Ferritin is an iron-binding molecule that stores major intracellular iron in all organisms [104]. A higher ferritin level is associated with an increased risk of ischemic stroke [105,106]. Ruddell et al. proposed the role of serum ferritin (mainly composed of L-ferritin subunits) as a pro-inflammatory signaling molecule in hepatic stellate cells [107]. Ferritin is involved in inflammatory/fibrotic states associated with the infection of various organs, such as the heart, lung, brain, kidney, and pancreas, all of which have cell types similar to hepatic stellate cells to mediate the fibrotic response to injury [107,108]. Serum ferritin can initiate the production of thrombus-like fibers through a variety of pathways and induce inflammation, thereby damaging cerebral blood vessels and causing neurological symptoms.

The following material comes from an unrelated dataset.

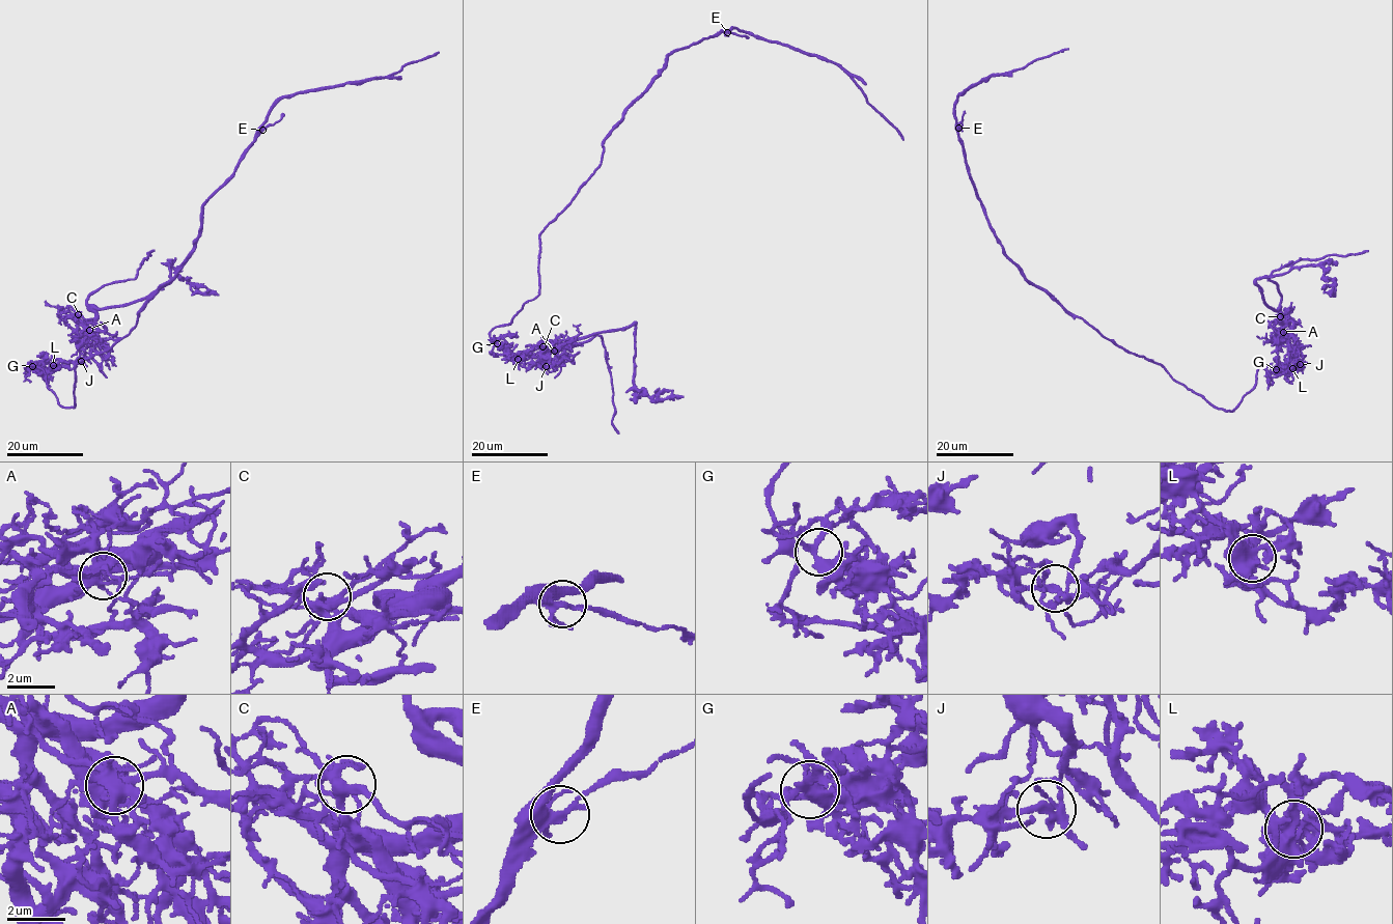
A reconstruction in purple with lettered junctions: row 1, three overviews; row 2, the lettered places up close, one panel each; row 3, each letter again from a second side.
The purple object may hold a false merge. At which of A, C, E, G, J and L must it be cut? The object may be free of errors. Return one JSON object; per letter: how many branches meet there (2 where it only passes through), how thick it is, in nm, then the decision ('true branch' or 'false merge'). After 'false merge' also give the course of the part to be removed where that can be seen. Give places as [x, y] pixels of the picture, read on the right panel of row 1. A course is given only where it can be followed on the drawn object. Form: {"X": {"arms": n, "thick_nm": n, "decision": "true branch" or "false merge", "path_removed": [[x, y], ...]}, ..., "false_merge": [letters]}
{"A": {"arms": 7, "thick_nm": 400, "decision": "true branch"}, "C": {"arms": 6, "thick_nm": 320, "decision": "true branch"}, "E": {"arms": 4, "thick_nm": 300, "decision": "true branch"}, "G": {"arms": 3, "thick_nm": 260, "decision": "true branch"}, "J": {"arms": 5, "thick_nm": 240, "decision": "false merge", "path_removed": [[1299, 363], [1257, 369], [1237, 407], [1214, 407], [1073, 316], [1004, 252], [968, 171], [957, 96], [1068, 48]]}, "L": {"arms": 5, "thick_nm": 440, "decision": "true branch"}, "false_merge": ["J"]}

Treatment of COVID-19-related stroke

Multidisciplinary treatment of COVID-19-related stroke, including antiviral drugs, supportive therapy, and stroke treatment, has shown cheerful clinical effects. Alharthy et al. have shown that in life-threatening COVID-19, especially with immune dysregulation features such as antiphospholipid antibodies, therapeutic plasma exchange could be an effective rescue therapy [109]. Similar to stroke alone, treatment for ischemic stroke in COVID-19 patients is individualized and complicated, including thrombolysis [110,111] and thrombectomy [112,113] for acute interventions and antiplatelets and anticoagulants for secondary prevention. It should be noted that many patients with acute ischemic stroke lose the opportunity for acute intervention because of isolation and reluctance to present to the hospital [114,115]. The treatment efficacy for ischemic stroke following COVID-19 needs further evaluation. Ischemic stroke therapy in COVID-19 patients should not only be based on traditional guidelines, but on the experience and new insights from healthcare workers who are combating COVID-19 worldwide [116].

Conclusions

Despite the characteristic symptoms of respiratory distress, less than 2% of hospitalized patients with COVID-19 have an ischemic stroke [9,14,15,117]. The exact stroke pathophysiology following SARS-CoV-2 infection remains to be established by autopsies and pathology reports. Based on current knowledge, several possible mechanisms exist, including hypercoagulability, activation of the cytokine storm, excessive levels of antiphospholipid antibodies, and abnormal ferritin levels. During the lockdown period, factors such as lifestyle changes and sedentary lifestyle must be taken into consideration when assessing stroke risks [118]. It is unclear whether the patients who recover from COVID-19-related stroke experience any transient or long-lasting cerebrovascular sequelae. Clinical physicians should be aware that severe COVID-19 can lead to ischemic stroke, and close monitoring of the neurological status of COVID-19 patients is imperative.